Once the line containing "(308, 73) = (389, 121): picture" is found in the entries below, restate it and each following line word for word, stopping after the line containing "(639, 303) = (853, 359): red".

> [Data under study]

··········

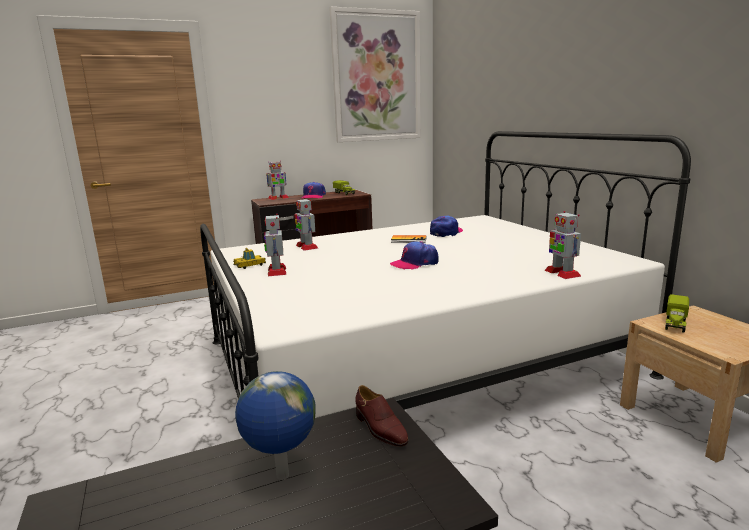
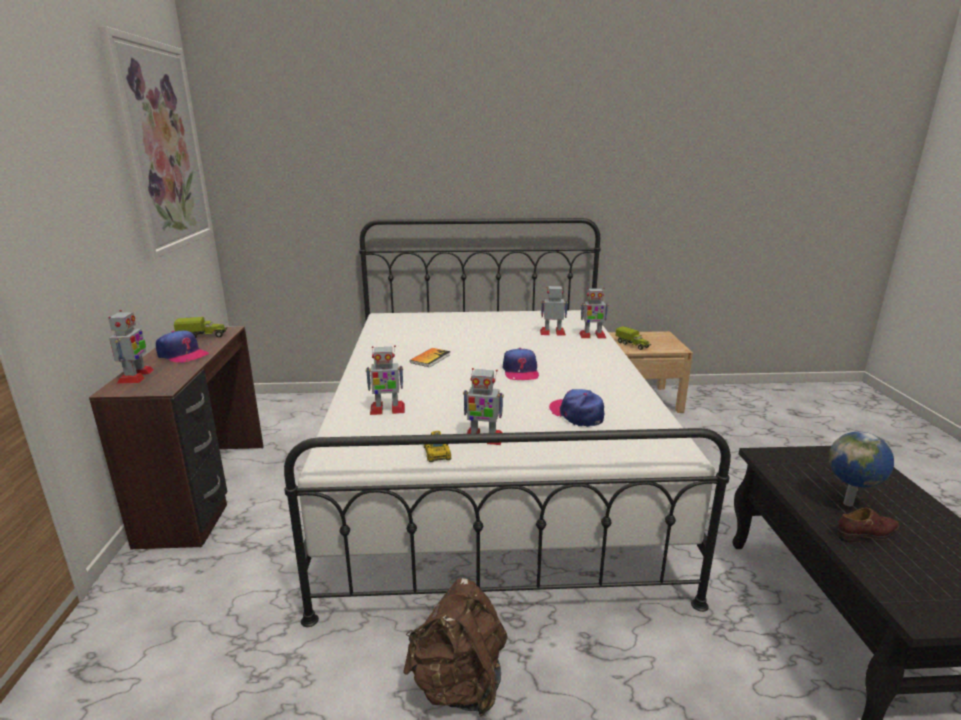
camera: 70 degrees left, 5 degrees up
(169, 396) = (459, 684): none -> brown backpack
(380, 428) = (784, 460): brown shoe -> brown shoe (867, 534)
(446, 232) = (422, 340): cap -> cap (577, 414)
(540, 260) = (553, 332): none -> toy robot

··········

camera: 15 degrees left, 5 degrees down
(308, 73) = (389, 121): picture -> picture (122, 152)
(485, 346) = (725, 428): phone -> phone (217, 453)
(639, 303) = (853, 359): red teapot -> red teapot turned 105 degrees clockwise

··········

> [Task solution]
(308, 73) = (389, 121): picture -> picture (122, 152)
(485, 346) = (725, 428): phone -> phone (217, 453)
(639, 303) = (853, 359): red teapot -> red teapot turned 105 degrees clockwise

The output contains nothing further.